Aristófanes es un  nudo  de  contradicciones.  Toma  la actitud de campeón de  la virtud,  pero la  defiende con un  lenguaje  digno  del  más  impenitente  pecador y describe los vicios con una competencia y una complacencia que nos  induce  a  alguna  sospecha  sobre  sus fuentes de información.  Su  grosería  nada  tiene que envidiar a la de Crátino.


Defiende la religión,  mas  esto  no  le  impide  poner en escena una parodia de los Misterios eleusinos, que sería como hacer hoy  una  de  la  santa  Misa;  satirizar al mismo Dionisio, dios  del  teatro, e  insinuar que el propio Zeus no es más que el amo de una casa de tolerancia en el Olimpo. Para sus requisitorias moralizadoras no vacila en utilizar las armas más inmorales, como por ejemplo la calumnia y la difamación.


Este hombre, sin duda inteligentísimo, se torna obtuso  frente  a  los  hombres  que  odia  y   las   ideas que detesta. En sus diatribas  contra Pericles  y  el  pueblo, cae a menudo al mismo nivel de los demás descalificados libelistas, tipo Hermipo. Los rencores ofuscan en él el gusto y el sentido de la mesura.  Raramente sonríe. Casi siempre se carcajea. En vez  del sense of humour usa el sarcasmo, a  menudo  vulgar. Sus tramas son simple pretexto. Al leerle, se tiene la impresión que se ponía  a  escribir  sin  saber  dónde iría a parar, y que él mismo buscaba a  tientas  la  trama del suceso, como un miope que por la  mañana, al despertar, buscase sus gafas. Sus personajes son esquemáticos y caricaturescos, como los de todos los que  escriben en  tesis  y  llevan  más  en  su  interior los temas que los hombres.


Mas, pese a todas estas graves reservas, hay  que decir además que no se comprenderá nunca nada de Atenas si no se lee a Aristófanes: lo cual es el mayor elogio que se puede hacer de un escritor. En sus páginas aparecen las costumbres y la crónica de aquella ciudad, las ideas que por ella circulaban,  los  vicios que la afligían, las modas que en ella se sucedían. Es la conversación del café  y  de  la  plaza  lo que ahí se vuelve a encontrar, fielmente conservada. Aristófanes es a la vez el Dickens y el Longanesi de Atenas: una mezcolanza de grandeza, de  granujería y de miseria, de engagement y de charlatanería, de idealismo y de extorsión.

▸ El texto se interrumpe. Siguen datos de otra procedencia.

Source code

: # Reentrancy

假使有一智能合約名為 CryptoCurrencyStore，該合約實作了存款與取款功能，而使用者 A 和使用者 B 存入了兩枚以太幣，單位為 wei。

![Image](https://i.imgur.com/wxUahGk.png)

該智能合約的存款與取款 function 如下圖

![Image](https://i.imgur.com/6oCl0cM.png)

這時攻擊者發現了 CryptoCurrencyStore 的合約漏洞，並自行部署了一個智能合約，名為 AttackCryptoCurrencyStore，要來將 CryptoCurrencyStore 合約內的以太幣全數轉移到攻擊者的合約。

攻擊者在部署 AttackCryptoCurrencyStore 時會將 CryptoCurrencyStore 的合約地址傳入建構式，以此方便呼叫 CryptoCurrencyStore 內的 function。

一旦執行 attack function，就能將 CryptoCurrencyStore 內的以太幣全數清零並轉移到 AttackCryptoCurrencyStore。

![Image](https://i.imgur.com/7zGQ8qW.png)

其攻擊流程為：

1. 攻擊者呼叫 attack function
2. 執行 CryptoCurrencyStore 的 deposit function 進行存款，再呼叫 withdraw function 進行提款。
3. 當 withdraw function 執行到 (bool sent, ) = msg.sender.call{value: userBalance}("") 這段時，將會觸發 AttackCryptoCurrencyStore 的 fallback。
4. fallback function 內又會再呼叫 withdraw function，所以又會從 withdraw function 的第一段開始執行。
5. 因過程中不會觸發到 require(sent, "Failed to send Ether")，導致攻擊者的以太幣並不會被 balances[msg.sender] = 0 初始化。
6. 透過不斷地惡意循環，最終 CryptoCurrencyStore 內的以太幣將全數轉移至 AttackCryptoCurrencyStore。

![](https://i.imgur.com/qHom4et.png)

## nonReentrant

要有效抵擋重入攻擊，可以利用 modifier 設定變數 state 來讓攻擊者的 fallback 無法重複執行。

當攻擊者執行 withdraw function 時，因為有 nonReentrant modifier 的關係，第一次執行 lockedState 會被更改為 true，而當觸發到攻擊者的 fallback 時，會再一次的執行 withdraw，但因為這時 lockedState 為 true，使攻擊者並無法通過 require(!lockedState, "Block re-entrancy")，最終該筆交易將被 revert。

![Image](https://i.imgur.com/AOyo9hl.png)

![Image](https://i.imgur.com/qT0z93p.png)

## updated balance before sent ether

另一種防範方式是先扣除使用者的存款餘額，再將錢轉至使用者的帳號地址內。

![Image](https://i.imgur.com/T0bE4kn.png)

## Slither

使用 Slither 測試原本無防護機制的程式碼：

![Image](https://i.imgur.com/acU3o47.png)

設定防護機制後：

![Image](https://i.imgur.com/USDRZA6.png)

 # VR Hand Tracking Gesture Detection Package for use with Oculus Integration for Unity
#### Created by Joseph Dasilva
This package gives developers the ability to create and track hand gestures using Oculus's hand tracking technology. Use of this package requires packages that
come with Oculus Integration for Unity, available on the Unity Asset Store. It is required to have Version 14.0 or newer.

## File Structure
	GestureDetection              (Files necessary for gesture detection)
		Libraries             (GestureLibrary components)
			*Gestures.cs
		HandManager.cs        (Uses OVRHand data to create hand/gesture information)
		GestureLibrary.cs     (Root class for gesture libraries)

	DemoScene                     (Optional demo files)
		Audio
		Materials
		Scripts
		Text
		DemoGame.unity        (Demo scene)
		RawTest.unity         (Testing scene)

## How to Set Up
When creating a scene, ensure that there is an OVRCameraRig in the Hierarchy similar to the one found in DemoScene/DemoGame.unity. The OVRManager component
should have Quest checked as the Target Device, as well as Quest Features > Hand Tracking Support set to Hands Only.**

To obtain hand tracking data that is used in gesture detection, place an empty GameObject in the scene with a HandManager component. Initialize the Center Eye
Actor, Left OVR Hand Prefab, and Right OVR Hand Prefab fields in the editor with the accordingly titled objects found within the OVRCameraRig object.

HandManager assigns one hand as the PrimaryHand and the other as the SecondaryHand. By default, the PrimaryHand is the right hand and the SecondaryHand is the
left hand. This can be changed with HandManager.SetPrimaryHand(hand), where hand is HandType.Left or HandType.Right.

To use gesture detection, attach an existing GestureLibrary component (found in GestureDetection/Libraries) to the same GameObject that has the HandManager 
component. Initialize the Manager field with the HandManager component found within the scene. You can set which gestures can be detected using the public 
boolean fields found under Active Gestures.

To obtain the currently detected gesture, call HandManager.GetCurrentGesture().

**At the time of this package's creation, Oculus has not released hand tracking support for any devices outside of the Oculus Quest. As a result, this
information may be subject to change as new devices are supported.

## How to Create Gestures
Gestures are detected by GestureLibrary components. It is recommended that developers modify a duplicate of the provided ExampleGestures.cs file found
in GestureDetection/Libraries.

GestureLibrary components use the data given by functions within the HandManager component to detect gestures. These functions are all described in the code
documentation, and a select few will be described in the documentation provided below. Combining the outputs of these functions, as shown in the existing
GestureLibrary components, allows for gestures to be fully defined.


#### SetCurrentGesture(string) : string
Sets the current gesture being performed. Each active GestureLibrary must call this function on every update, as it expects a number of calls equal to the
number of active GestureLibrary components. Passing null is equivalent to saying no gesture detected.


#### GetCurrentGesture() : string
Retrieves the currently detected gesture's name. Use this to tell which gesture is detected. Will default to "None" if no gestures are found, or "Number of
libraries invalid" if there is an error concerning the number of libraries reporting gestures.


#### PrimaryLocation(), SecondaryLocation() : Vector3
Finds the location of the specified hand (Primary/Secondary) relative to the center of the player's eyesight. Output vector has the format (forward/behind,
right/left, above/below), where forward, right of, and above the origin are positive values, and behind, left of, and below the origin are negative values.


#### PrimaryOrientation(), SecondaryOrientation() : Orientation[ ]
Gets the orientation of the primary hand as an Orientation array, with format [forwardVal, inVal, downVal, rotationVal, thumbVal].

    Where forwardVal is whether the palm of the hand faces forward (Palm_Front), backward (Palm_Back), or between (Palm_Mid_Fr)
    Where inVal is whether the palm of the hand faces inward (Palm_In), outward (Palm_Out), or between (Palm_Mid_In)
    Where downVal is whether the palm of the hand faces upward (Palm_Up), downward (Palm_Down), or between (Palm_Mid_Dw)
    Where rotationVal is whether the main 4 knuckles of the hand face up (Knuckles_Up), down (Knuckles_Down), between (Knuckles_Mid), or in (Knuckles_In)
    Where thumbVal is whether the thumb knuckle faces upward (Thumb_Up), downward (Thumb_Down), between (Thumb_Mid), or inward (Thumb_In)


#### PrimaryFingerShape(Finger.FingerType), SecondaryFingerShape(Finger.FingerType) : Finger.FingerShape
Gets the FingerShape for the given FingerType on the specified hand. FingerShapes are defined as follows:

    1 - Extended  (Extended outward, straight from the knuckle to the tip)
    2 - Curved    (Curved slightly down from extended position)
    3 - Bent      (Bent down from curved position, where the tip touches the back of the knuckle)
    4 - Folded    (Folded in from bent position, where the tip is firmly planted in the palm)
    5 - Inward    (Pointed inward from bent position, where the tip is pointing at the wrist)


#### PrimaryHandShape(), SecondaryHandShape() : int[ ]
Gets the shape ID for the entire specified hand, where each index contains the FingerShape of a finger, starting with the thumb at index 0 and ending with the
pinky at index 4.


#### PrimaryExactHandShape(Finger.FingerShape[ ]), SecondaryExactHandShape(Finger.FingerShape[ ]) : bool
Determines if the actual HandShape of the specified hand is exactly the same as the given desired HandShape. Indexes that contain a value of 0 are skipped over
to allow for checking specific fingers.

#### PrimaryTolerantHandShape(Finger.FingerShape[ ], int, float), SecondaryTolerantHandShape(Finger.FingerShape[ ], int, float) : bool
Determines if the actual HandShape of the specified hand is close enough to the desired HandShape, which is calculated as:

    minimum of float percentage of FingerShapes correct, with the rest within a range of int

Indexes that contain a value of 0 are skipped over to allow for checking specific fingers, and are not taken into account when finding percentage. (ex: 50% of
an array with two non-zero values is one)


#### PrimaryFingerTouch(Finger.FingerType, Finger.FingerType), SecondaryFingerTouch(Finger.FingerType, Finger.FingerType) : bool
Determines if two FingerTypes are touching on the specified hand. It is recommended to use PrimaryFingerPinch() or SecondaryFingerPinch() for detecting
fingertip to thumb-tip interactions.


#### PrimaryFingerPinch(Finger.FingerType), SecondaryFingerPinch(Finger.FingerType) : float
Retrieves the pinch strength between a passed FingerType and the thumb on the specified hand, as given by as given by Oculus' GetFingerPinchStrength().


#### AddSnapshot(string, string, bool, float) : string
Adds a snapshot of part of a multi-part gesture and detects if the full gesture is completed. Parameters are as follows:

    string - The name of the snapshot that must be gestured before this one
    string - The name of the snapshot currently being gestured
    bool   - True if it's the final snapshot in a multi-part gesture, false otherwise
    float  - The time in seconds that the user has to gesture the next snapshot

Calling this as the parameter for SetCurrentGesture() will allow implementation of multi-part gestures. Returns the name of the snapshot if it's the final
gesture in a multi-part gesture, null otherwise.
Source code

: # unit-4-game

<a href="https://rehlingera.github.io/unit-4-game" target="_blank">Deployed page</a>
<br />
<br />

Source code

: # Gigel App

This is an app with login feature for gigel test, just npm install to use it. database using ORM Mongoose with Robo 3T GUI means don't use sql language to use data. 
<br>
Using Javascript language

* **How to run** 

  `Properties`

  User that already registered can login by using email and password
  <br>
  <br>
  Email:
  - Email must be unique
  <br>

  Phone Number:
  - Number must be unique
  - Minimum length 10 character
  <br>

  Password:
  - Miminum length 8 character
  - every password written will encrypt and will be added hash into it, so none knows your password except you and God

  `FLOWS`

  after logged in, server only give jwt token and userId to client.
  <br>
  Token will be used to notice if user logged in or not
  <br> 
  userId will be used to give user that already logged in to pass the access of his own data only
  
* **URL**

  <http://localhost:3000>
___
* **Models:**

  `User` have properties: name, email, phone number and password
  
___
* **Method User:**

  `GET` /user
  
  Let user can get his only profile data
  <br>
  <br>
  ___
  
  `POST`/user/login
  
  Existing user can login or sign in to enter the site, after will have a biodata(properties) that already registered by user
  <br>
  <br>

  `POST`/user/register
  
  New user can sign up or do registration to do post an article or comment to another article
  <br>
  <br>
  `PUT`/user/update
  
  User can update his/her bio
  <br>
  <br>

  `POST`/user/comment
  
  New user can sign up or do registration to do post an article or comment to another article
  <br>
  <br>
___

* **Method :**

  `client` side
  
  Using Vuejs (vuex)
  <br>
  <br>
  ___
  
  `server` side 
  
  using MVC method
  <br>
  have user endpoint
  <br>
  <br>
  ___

Con él, la  comedia  cesó  de  ser  la  hermana  pobre y el vulgar  proscrito  de  la  tragedia para  remontarse a la dignidad de expresión de un arte independiente. Efectivamente, el Gobierno consintió que en una jornada de las fiestas de Dionisio fuese dedicada exclusivamente a ella. Pero los abusos y las licencias que los autores se tomaron fueron tales  como  para  provocar la institución de una censura que, como siempre, se mostró catastrófica. La comedia de sátira política murió antes que Aristófanes, que la había inventado,  y que en sus últimos años acaso  lamentó  haberla  usado en perjuicio del régimen político que se lo había permitido y que entonces había fenecido también.


La libertad es uno de esos bienes que se aprecian solamente cuando los hemos perdido. Aristófanes, que falleció en -385, acabó escribiendo comedietas sentimentales. Nos divierte poco  leerlas  porque  notamos lo poco que se divirtió él al escribirlas.